One of the most fascinating moments in this week’s episode is when Alicent approaches Rhaenys and is basically like, “Look, it’s obvious you would have made a better monarch than Viserys, I’m sorry that happened to you.” 
That takes Rhaenys’s stress away in that moment. Alicent is the first person in her life, apart from her husband, who’s said that out loud. It’s everything Rhaenys thinks in her head. Obviously you can’t go around saying that about yourself. But to have another woman say that, face to face, is very powerful.

To be seen in that way, to be seen for who she is — it’s the first time she feels truly vulnerable, in a strange way. She was, in that moment, transported back all those years to a young woman again. It takes her breath away.

That’s why Rhaenys sits up and actually pays attention to Alicent, and has some respect for her. It’s a very eye-opening moment, to see that Alicent has that clarity and directness. She’s clearly somebody of intelligence and grit. Rhaenys hasn’t seen that in her before.
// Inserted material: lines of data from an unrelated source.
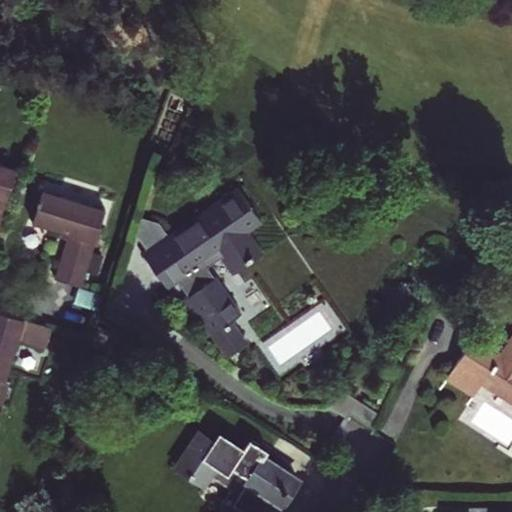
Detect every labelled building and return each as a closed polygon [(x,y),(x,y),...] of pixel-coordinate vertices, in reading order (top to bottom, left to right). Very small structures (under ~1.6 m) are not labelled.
[(0,221),(13,180),(0,176),(0,221)] [(265,226),(242,189),(144,254),(168,287),(179,280),(189,295),(184,300),(196,320),(203,314),(228,353),(242,344),(228,325),(240,313),(209,265),(221,254),(232,272),(260,254),(250,235),(265,226)] [(51,287),(79,296),(104,213),(43,195),(34,228),(65,238),(51,287)] [(179,280),(168,287),(169,290),(180,283),(179,280)] [(49,322),(0,307),(0,397),(7,399),(13,378),(7,376),(20,335),(43,342),(49,322)] [(228,325),(242,344),(248,340),(234,321),(228,325)] [(482,385),(511,403),(511,338),(501,355),(475,338),(446,383),(472,401),(482,385)] [(302,481),(262,457),(254,452),(258,446),(248,439),(240,452),(220,439),(215,447),(198,436),(177,469),(203,485),(209,475),(231,489),(223,503),(223,511),(267,511),(273,503),(283,510),(302,481)]
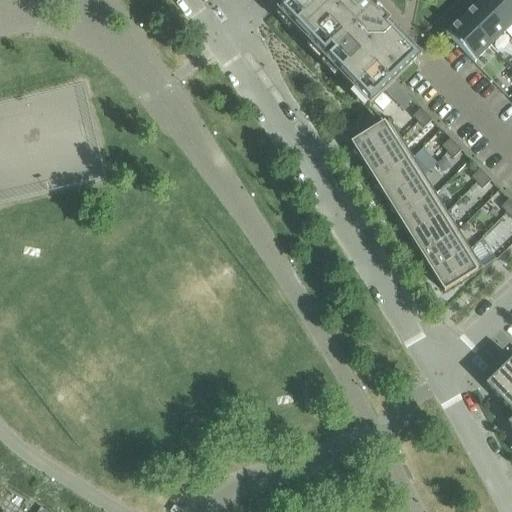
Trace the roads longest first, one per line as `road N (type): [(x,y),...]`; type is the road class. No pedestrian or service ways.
road 1 (residential): [(437,375),(192,0)]
road 2 (residential): [(511,506),(437,375)]
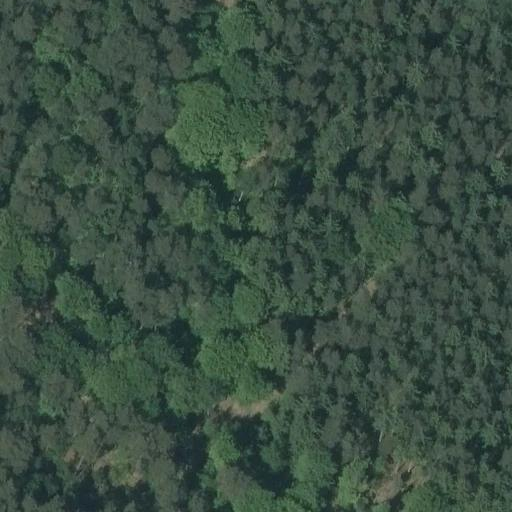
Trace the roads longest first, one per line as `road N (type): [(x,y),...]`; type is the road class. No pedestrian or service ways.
road 1 (track): [(221,455),(225,425),(253,409),(511,149)]
road 2 (track): [(225,425),(207,51),(219,0)]
road 3 (track): [(357,511),(221,455)]
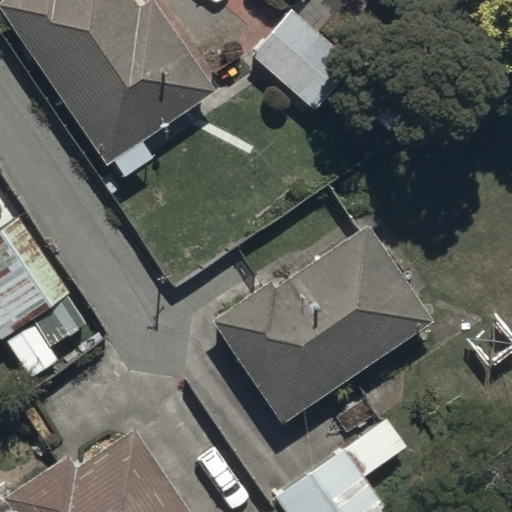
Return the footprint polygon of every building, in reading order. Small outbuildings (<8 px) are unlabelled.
[(154,149),(141,130),(216,78),(161,0),(0,0),(0,2),(106,155),(110,152),(123,170),(154,149)] [(287,0),(249,46),(316,102),(354,56),(287,0)] [(21,212),(0,226),(0,332),(4,331),(29,371),(59,352),(51,341),(88,317),(21,212)] [(273,277),(267,269),(208,310),(281,415),(433,310),(365,213),(273,277)] [(385,414),(272,490),(286,511),(389,511),(393,510),(365,469),(404,443),(385,414)] [(0,511),(194,511),(131,418),(76,455),(70,446),(4,490),(0,483),(0,511)]
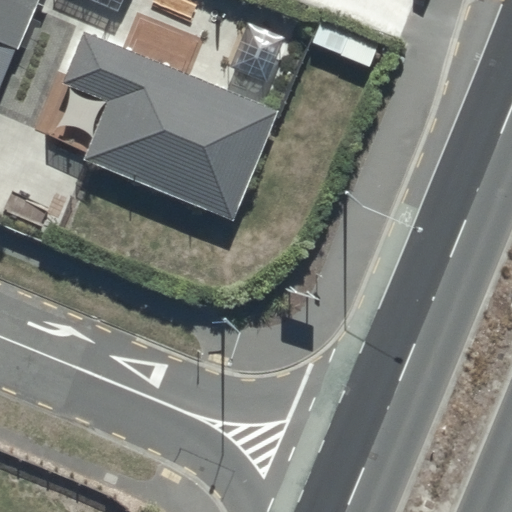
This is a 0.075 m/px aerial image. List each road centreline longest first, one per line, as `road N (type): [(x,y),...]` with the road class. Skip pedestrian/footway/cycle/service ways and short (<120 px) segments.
road 1 (trunk): [(363,478),(511,97)]
road 2 (residential): [(363,478),(0,334)]
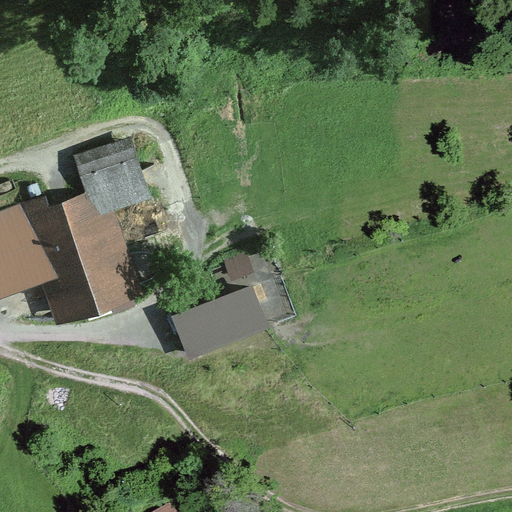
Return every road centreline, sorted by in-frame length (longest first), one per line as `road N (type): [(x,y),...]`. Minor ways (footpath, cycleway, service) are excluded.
road 1 (track): [(300,511),(255,488),(158,394),(22,360)]
road 2 (track): [(0,166),(98,130),(144,126),(162,138),(191,215)]
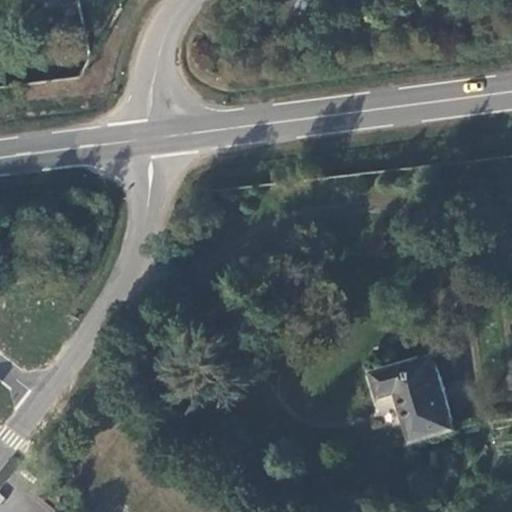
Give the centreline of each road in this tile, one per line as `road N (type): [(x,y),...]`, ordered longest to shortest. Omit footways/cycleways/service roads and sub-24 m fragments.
road 1 (secondary): [(511,92),(151,138)]
road 2 (tertiary): [(151,138),(145,223),(129,270),(42,398)]
road 3 (secondary): [(151,138),(0,157)]
road 4 (tertiary): [(190,0),(155,65),(151,138)]
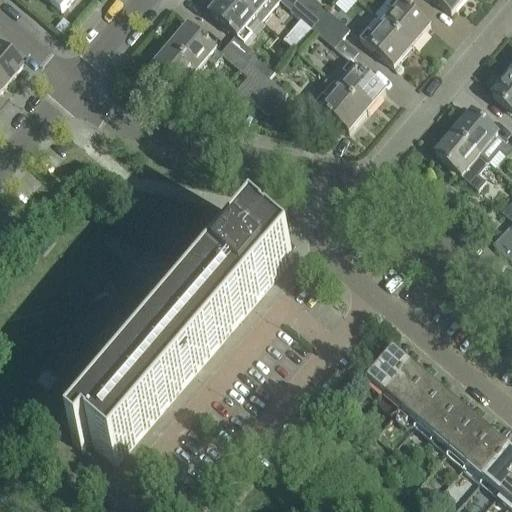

You mentioned Rhaenys’s husband, Corlys. They have maybe the most equal partnership in the story: She respects his intelligence and achievements, but also openly questions his decisions and willful ignorance.
It’s the only healthy relationship in the whole show. The key thing is it’s not just a marriage but a true partnership. They really do respect each other. They’re able to have arguments and huge disagreements, in particular about his decisions about their children, and she can question his judgment.

And he’s regularly absent, gone off to sea and to fight battles, which I presume is another source of deep frustration. It defines the strength of their marriage that they can weather disagreements and storms.

But the grief they both go through over the loss of their children is a crisis point in their marriage. Straight after that, he leaves, and she’s left without him. Now there’s a big question mark over whether or not he’s going to survive. It’s a very unsettling time.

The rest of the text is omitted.